TÂCHE À EFFECTUER A: Imprimez sans modification l'extrait de la critique du film Us qui commence à « Dans cette optique, Jordan » et se termine à « et John Carpenter. ».

PASSAGE CITÉ:
Adeline Wilson revient à Santa Cruz pour y passer avec sa famille des vacances de rêve. Pourtant, enfant, elle y a subit un traumatisme inexpliqué. Un soir, l’horreur les frappe quand leurs doubles s’en prennent à eux. Le début d’une lutte pour la survie…

Les plus anciens ou les plus férus de cinéma de genre se souviennent peut être de l’ultime scène glaçante de Prince des ténèbres de John Carpenter. Pour retrouver son amour perdu dans les enfers, un homme effleure la surface d’un miroir, passage vers une autre dimension. John Carpenter explorait alors les dualités d’un terrain inconnu où notre propre visage prenait une autre forme. Tels les body snatchers de Don Siegel, l’ennemi c’était nous, âmes éperdues si chères au fantastique et au film d’horreur traditionnel. Il ne faut pas se méprendre ; pour vaincre des monstres, il est aisé d’en devenir un soi-même. C’est pourquoi bon nombre de films et d’histoires de ce type reflètent littéralement les côtés sombres des protagonistes à l’image du Dr Jekyll et de Mister Hyde, quand la barbarie supplante chaque once d’humanité, de bienséance et de convenance propre à toute civilisation avancée.

Dans cette optique, Jordan Peele, auréolé de son succès critique et public avec Get Out poursuit sa quête introspective d’une société en déliquescence alors qu’elle se veut propre sur elle, partisane d’une conception du bien à l’extrême pour tendre finalement à des excès de violence aussi dramatiques que cruels. Après sa critique d’une hype visant à surmonter la haine raciale ancestrale en la prenant à rebours, le cinéaste revient avec Us. Il  nous parle des doubles et du double comme ses aînés l’ont fait avant lui, apposant au passage un discours politique virulent à l’image de Georges Romero et John Carpenter.

Dès l’exposition, Peele fait monter crescendo la tension usant jusqu’à la corde des miroitements par le biais du nombre onze qui incarne à lui seul cette mécanique. Citant le passage trouble du livre de Jérémie, le metteur en scène va dès lors jeter le doute, écartant dès lors toute preuve tangible du réel. Pour Peele tout n’est que projection dans un miroir quotidien, tandis que les doubles contemplent les faces d’une même pièce, laissés pour compte, pour ce qu’ils sont et ne sont pas. Si pour Ballard, écrivain de science-fiction anglais, la terre était la planète étrangère, pour Jordan Peele, c’est bel et bien le for intérieur de l’homme qu’il ne comprend pas , qui l’intrigue, le dérange. Comment une société aussi éduquée et aisée peut être conduite aux pires atrocités ? Ce n’est plus par dégoût mais par envie, par fascination morbide que les monstres du cinéaste puisent leurs pulsions malsaines, leurs instincts de mort que ce soit cette communauté bourgeoise dans Get Out ou ici ces exclus si familiers.

Comme dans Get Out, chez Peele tout passe et se passe dans le regard ; l’œil inflexible du photographe a laissé place ici à ceux multiples de lapins mais également à des échanges furtifs qui cautionnent l’attention et la surprise, qui plus est si elle témoigne du massacre à venir. Cette obsession du regard n’incarne t’elle pas toute vision de tout cinéaste démiurge, son âme et son arme la plus précieuse ? En faisant de cette obsession le chantre de sa mise en scène, Jordan Peele fait d’un pléonasme à la forme maladroite, une clé précieuse pour comprendre un art, apostrophe malicieuse que l’on est en droit de trouver quelque peu prétentieuse.

TÂCHE À EFFECTUER B: Reproduisez à l'identique toutes les lignes des entrées enregistrées ci-dessous, en omettant les images.

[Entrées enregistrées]
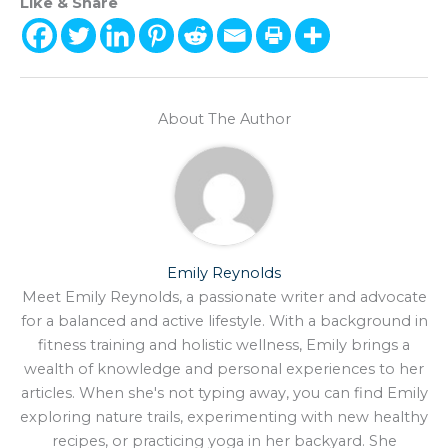
Like & Share
About The Author
Emily Reynolds
Meet Emily Reynolds, a passionate writer and advocate
for a balanced and active lifestyle. With a background in
fitness training and holistic wellness, Emily brings a
wealth of knowledge and personal experiences to her
articles. When she's not typing away, you can find Emily
exploring nature trails, experimenting with new healthy
recipes, or practicing yoga in her backyard. She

SOLUTION A:
Dans cette optique, Jordan Peele, auréolé de son succès critique et public avec Get Out poursuit sa quête introspective d’une société en déliquescence alors qu’elle se veut propre sur elle, partisane d’une conception du bien à l’extrême pour tendre finalement à des excès de violence aussi dramatiques que cruels. Après sa critique d’une hype visant à surmonter la haine raciale ancestrale en la prenant à rebours, le cinéaste revient avec Us. Il  nous parle des doubles et du double comme ses aînés l’ont fait avant lui, apposant au passage un discours politique virulent à l’image de Georges Romero et John Carpenter.

SOLUTION B:
Like & Share
About The Author
Emily Reynolds
Meet Emily Reynolds, a passionate writer and advocate
for a balanced and active lifestyle. With a background in
fitness training and holistic wellness, Emily brings a
wealth of knowledge and personal experiences to her
articles. When she's not typing away, you can find Emily
exploring nature trails, experimenting with new healthy
recipes, or practicing yoga in her backyard. She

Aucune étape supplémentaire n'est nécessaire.